Input records
──────
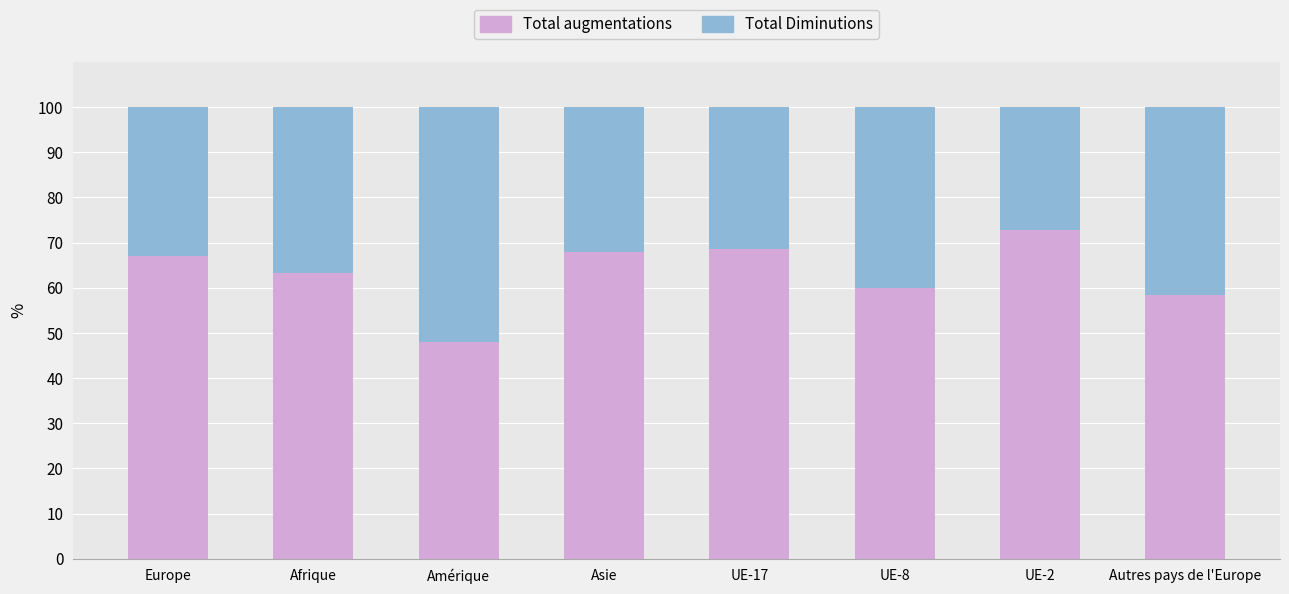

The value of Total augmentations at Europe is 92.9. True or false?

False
──────
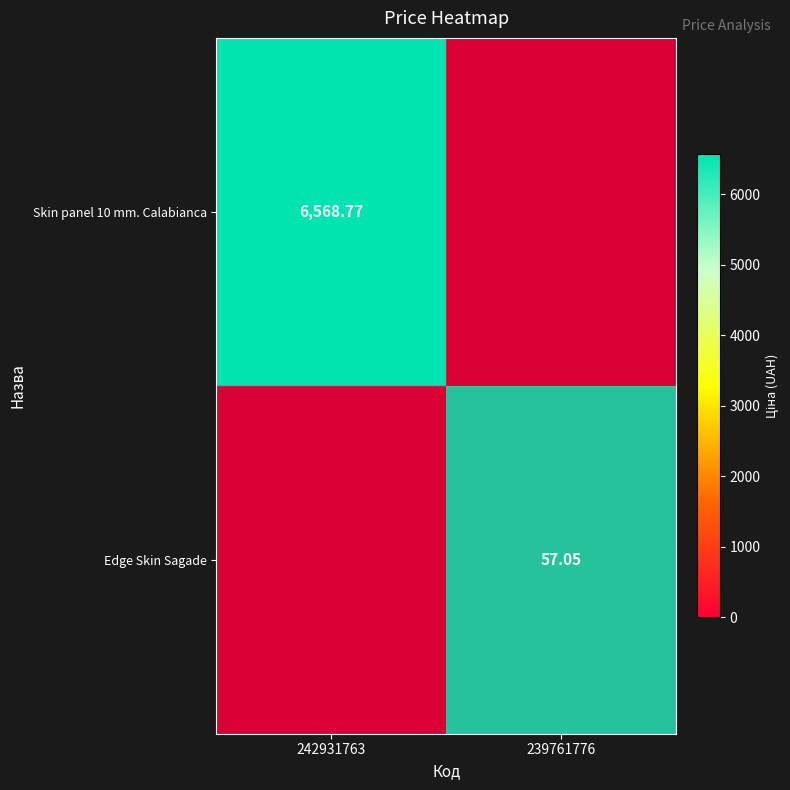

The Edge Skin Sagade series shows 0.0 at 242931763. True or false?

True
──────
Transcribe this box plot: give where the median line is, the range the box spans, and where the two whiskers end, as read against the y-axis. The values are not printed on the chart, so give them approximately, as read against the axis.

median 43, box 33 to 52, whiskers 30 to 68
──────
Problem to work on
Print the lines from the line with "Transcribe this box" to the line with "median 43, box 33 to 52, whiskers 30 to 68", both ends included, copying each one unchanged.

Exercise result
Transcribe this box plot: give where the median line is, the range the box spans, and where the two whiskers end, as read against the y-axis. The values are not printed on the chart, so give them approximately, as read against the axis.

median 43, box 33 to 52, whiskers 30 to 68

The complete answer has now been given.